** start Quoted text **

LONDON – When Robert Kajuga was served a plate of food shortly after he arrived in Bury St Edmunds earlier this month, there was one item in particular upon it that he did not immediately recognise. It was certainly not anything he had encountered in his home country of Rwanda.
Thus it was that Kajuga, a 27 year-old distance runner who will compete in the Olympic 10,000 metres final on Aug 4, became acquainted with the concept of mashed potato.
‘The potatoes,’ he says in broken English. ‘They change the potatoes into, like porridge. Puréed. In our country, we just cook potatoes. We don’t do that.’
It is just one example of the curious clash of cultures that has been taking place of late in a small Suffolk town, ever since the Rwandan Olympics team descended on Bury St Edmunds to set up their pre-Games training camp.
Over the last two weeks, locals and Olympians have greeted and accommodated each other; observed each other at work and play; and bonded.
When the team – there are only five of them, along with a mountain biker who is yet to arrive – venture out on to the streets of Bury on a training run, they find people lining the streets. Some of them, clad in running gear, join in. Runners from the local athletics club act as pacemakers.
Judo competitor Yannick Fred Sekamana recalls: “We arrived on a Friday. On Saturday, in the morning, we went for a run, and we could see all these people. All these people were interested in us. They’ve come to see us. I didn’t expect that.”
The town has taken the Rwandans to its hearts. Students from a local school created a mural which was unveiled last week. Cultural and educational links have been forged, with a teacher exchange programme in place and a display of Rwandan dancing in the town centre last weekend.
Swimmer Alphonsine Agahozo, celebrated her 16th birthday, and was thrown a surprise party at the town’s guild hall.
Stepping into an environment that could have been unnervingly alien, the Rwandans have instead been overwhelmed by the generosity of their hosts. “I didn’t expect it to be as good as this,” Sekamana smiles. “We knew people had prepared things for us, but we didn’t know it would be as much as this.
“The British people have a good character,” says Kajuga. “They have good hearts. They treat people with kindness. All the people here have made me happy. When they see us, on their face, they have happiness.”
Every day has been an adventure into the unknown. Sekamana is keen to try fish and chips, but will have to wait until after his competition. Kajuga availed himself happily of the room service in the team hotel.
“When you want, they bring you food and drinks to your room,” he noted, impressed.

** end Quoted text **
** start Given information **

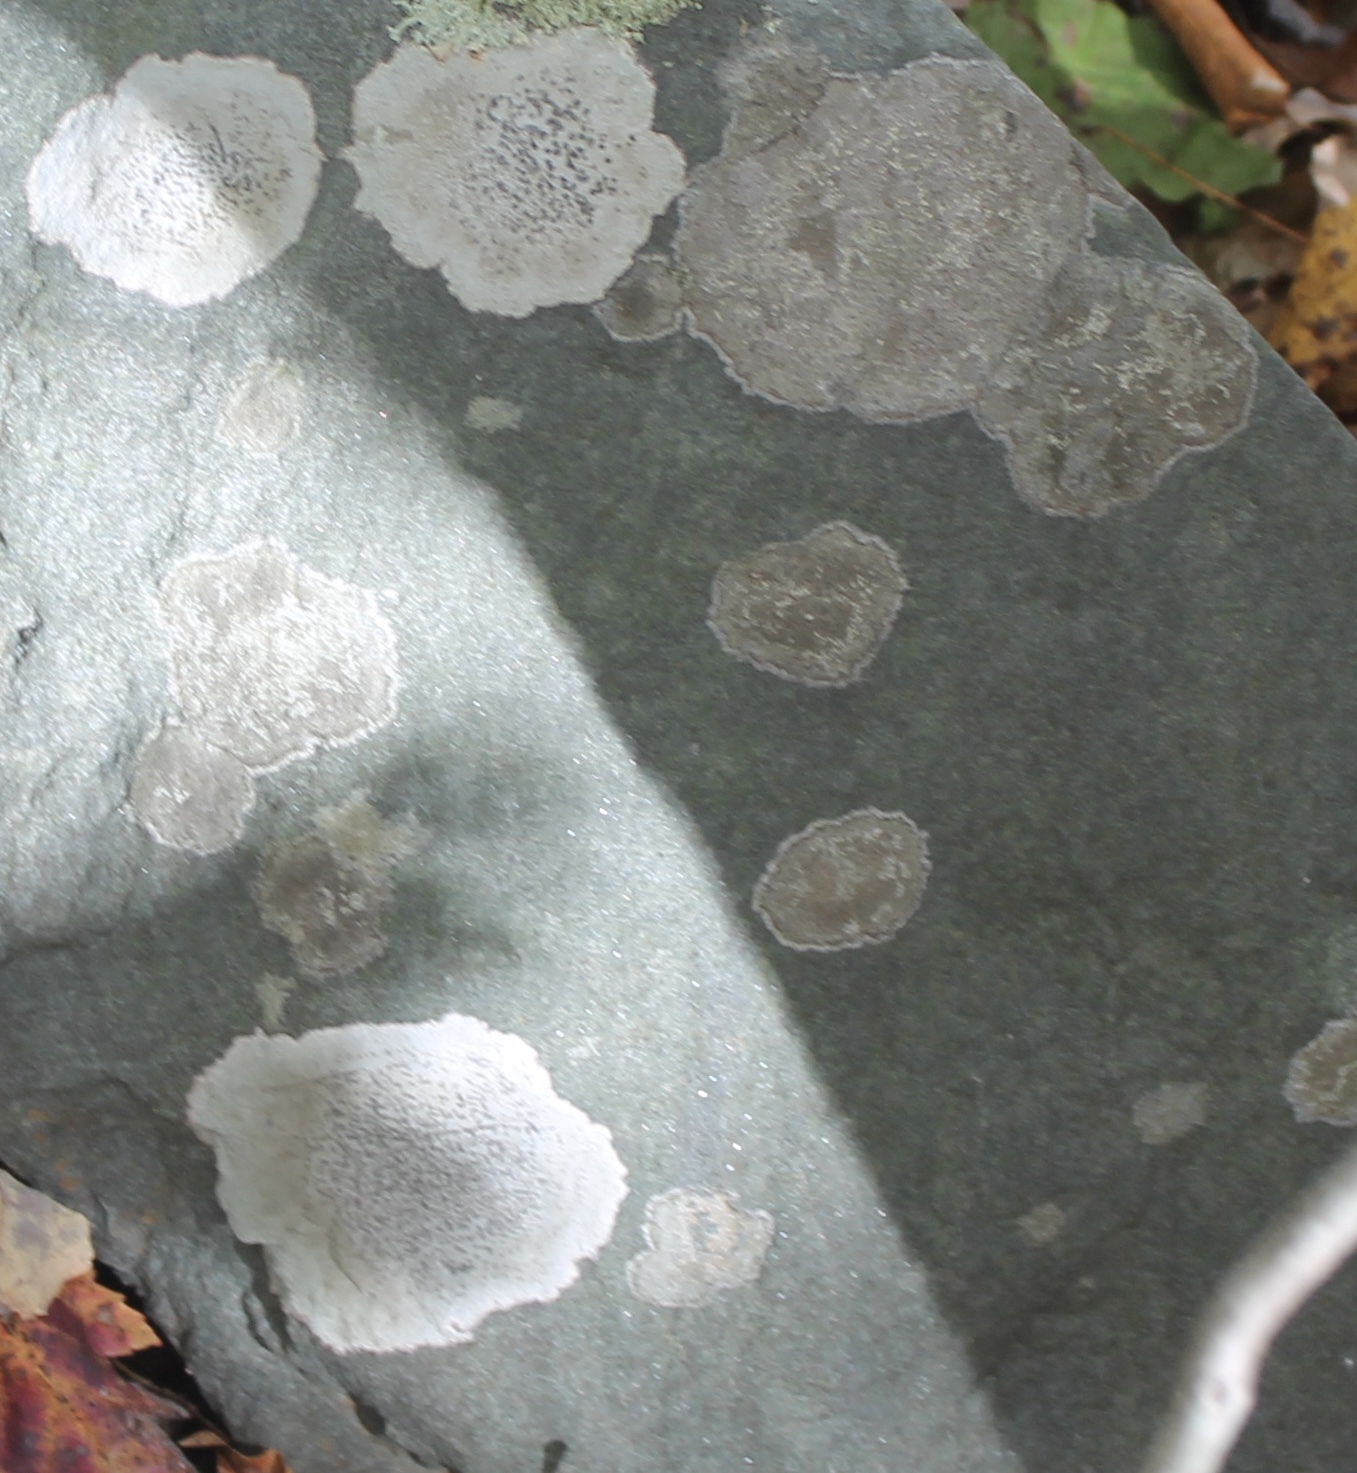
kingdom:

** end Given information **

## Given request 1
From the article on the Rwandan Olympic team in Bury St Edmunds, copy out the passage starting at "Thus it was" and ending at "of mashed potato.".
## Given request 2
Answer these about the article on the Rwandan Olympic team in Bury St Edmunds:
(a) In which Olympic final will Robert Kajuga compete, and on what date?
(b) Which birthday did Alphonsine Agahozo celebrate, and where was the surprise party held?
(c) Which dish is Yannick Fred Sekamana keen to try?

## Written reply 1
Thus it was that Kajuga, a 27 year-old distance runner who will compete in the Olympic 10,000 metres final on Aug 4, became acquainted with the concept of mashed potato.

## Written reply 2
(a) The 10,000 metres final, on Aug 4.
(b) Her 16th birthday, at the town's guild hall.
(c) Fish and chips.